Copy out word for word the lines of the items below, starting with the line that contains "Which series has the widest spread of values?" and continuing through the last line of the items.

Rendered images of charts:

══════

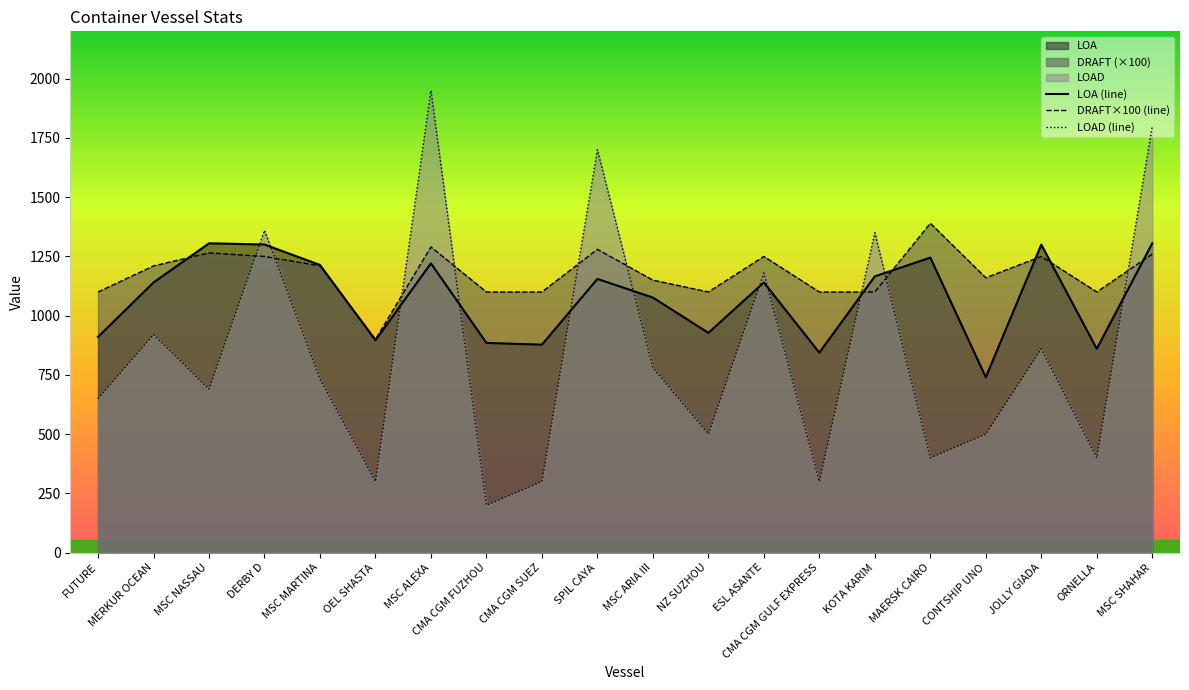

Is it true that LOAD equals 142.7 at OEL SHASTA?

False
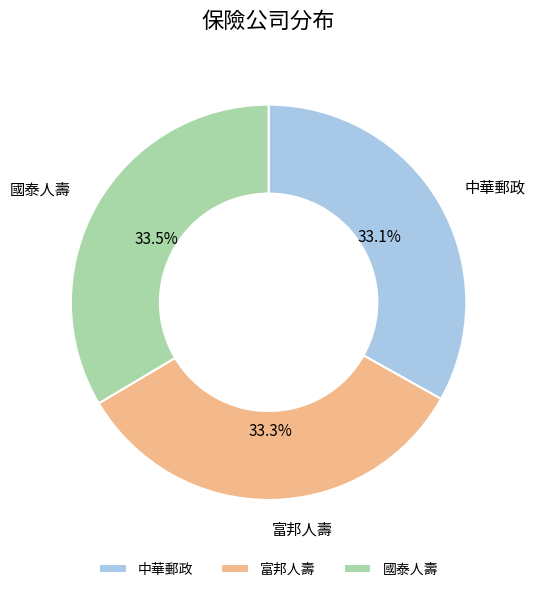

How much of the chart is everything except 中華郵政?

66.9%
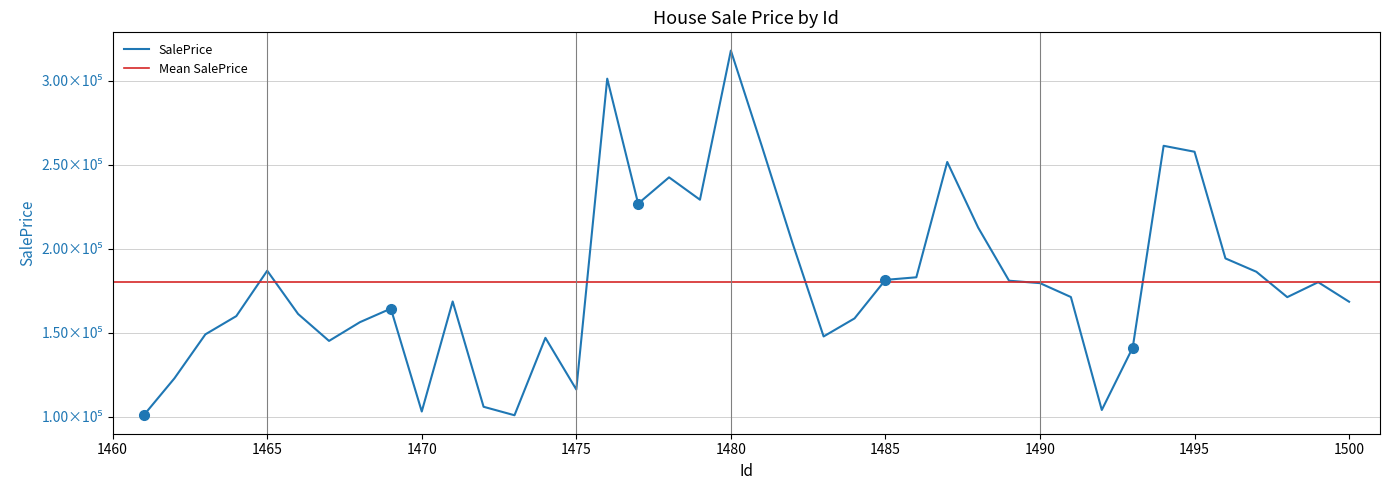

List the labels in order of value, largest first.

1480, 1476, 1494, 1481, 1495, 1487, 1478, 1479, 1477, 1488, 1482, 1496, 1465, 1497, 1486, 1485, 1489, 1499, 1490, 1491, 1498, 1471, 1500, 1469, 1466, 1464, 1484, 1468, 1463, 1483, 1474, 1467, 1493, 1462, 1475, 1472, 1492, 1470, 1473, 1461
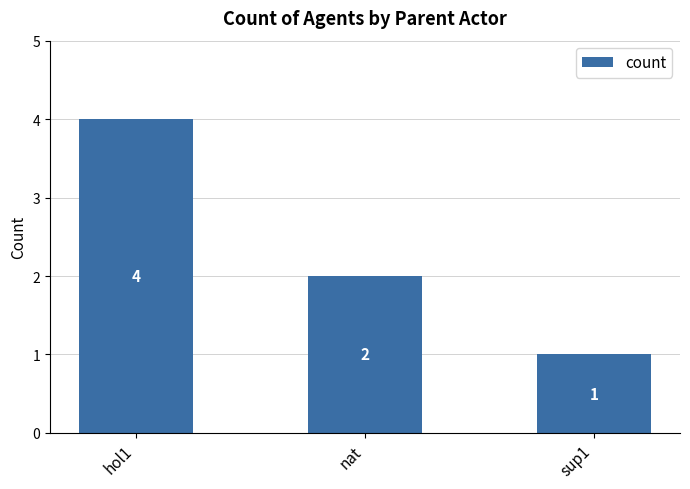

Which label corresponds to the largest value in the chart?

hol1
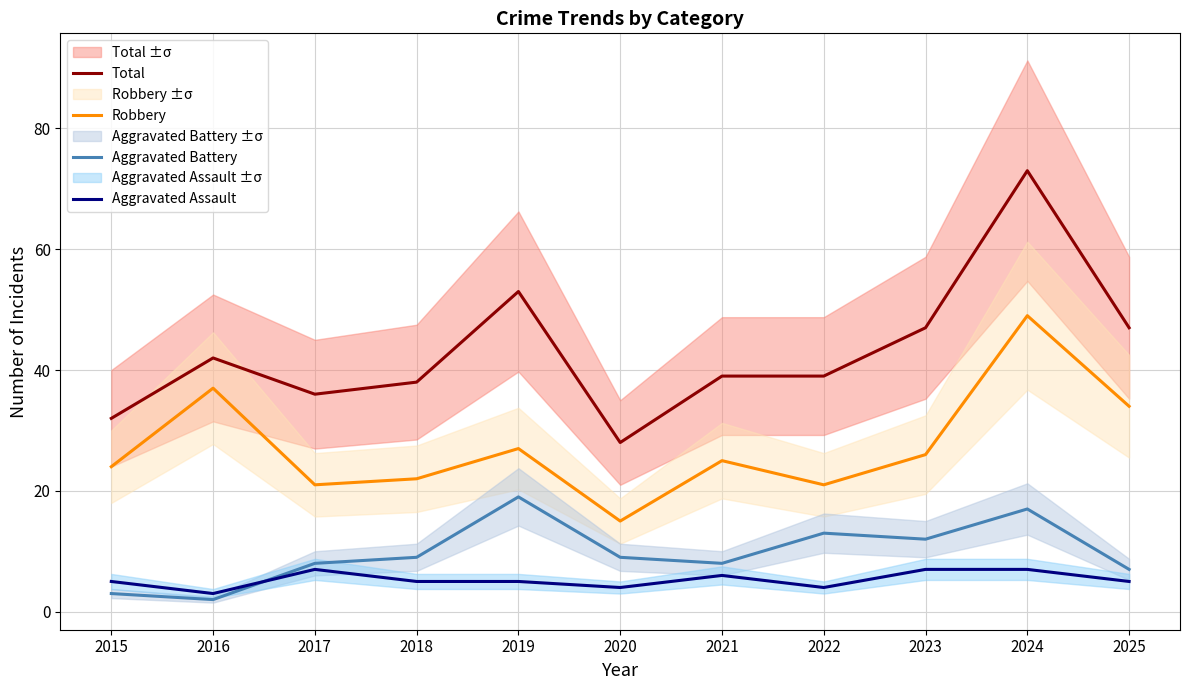

Which series has the widest spread of values?

Total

══════

ANSWER FOR THE TASK:
Which series has the widest spread of values?

Total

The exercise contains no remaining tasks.